- **Given records**
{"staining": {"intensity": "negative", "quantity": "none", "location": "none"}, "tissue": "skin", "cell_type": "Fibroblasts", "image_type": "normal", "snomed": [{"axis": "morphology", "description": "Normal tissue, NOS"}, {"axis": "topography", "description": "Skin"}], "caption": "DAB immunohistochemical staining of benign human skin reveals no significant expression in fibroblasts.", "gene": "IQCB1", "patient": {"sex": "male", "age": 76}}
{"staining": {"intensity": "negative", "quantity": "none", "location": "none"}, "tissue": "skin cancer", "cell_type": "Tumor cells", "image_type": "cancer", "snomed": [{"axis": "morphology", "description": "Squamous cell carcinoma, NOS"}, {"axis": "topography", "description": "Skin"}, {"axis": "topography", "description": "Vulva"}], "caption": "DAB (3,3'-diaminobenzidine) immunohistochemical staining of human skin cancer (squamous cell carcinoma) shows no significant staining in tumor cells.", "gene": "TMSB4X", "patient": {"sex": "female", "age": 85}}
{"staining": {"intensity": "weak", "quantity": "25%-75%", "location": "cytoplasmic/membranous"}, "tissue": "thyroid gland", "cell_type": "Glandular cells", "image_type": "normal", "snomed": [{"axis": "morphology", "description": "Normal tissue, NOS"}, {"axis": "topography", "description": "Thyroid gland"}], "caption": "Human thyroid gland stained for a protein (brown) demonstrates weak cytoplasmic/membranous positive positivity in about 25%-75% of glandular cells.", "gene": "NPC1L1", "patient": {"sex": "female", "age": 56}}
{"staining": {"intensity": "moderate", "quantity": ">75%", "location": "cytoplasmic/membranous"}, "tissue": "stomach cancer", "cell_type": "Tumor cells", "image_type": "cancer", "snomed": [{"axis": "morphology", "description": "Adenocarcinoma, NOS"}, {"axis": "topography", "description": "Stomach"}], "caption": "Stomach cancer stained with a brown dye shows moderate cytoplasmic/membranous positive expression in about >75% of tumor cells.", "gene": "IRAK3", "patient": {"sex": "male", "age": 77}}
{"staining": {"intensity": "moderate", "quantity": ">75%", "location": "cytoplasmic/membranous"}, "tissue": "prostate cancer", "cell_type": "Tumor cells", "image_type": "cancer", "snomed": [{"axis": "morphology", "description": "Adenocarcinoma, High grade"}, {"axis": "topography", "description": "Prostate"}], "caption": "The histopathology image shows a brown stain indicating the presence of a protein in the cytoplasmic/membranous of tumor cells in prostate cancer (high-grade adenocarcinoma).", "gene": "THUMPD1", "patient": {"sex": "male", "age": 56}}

- **Work task**
Each line in the entries above that includes the string "negative" should be extracted.

- **Answer box**
{"staining": {"intensity": "negative", "quantity": "none", "location": "none"}, "tissue": "skin", "cell_type": "Fibroblasts", "image_type": "normal", "snomed": [{"axis": "morphology", "description": "Normal tissue, NOS"}, {"axis": "topography", "description": "Skin"}], "caption": "DAB immunohistochemical staining of benign human skin reveals no significant expression in fibroblasts.", "gene": "IQCB1", "patient": {"sex": "male", "age": 76}}
{"staining": {"intensity": "negative", "quantity": "none", "location": "none"}, "tissue": "skin cancer", "cell_type": "Tumor cells", "image_type": "cancer", "snomed": [{"axis": "morphology", "description": "Squamous cell carcinoma, NOS"}, {"axis": "topography", "description": "Skin"}, {"axis": "topography", "description": "Vulva"}], "caption": "DAB (3,3'-diaminobenzidine) immunohistochemical staining of human skin cancer (squamous cell carcinoma) shows no significant staining in tumor cells.", "gene": "TMSB4X", "patient": {"sex": "female", "age": 85}}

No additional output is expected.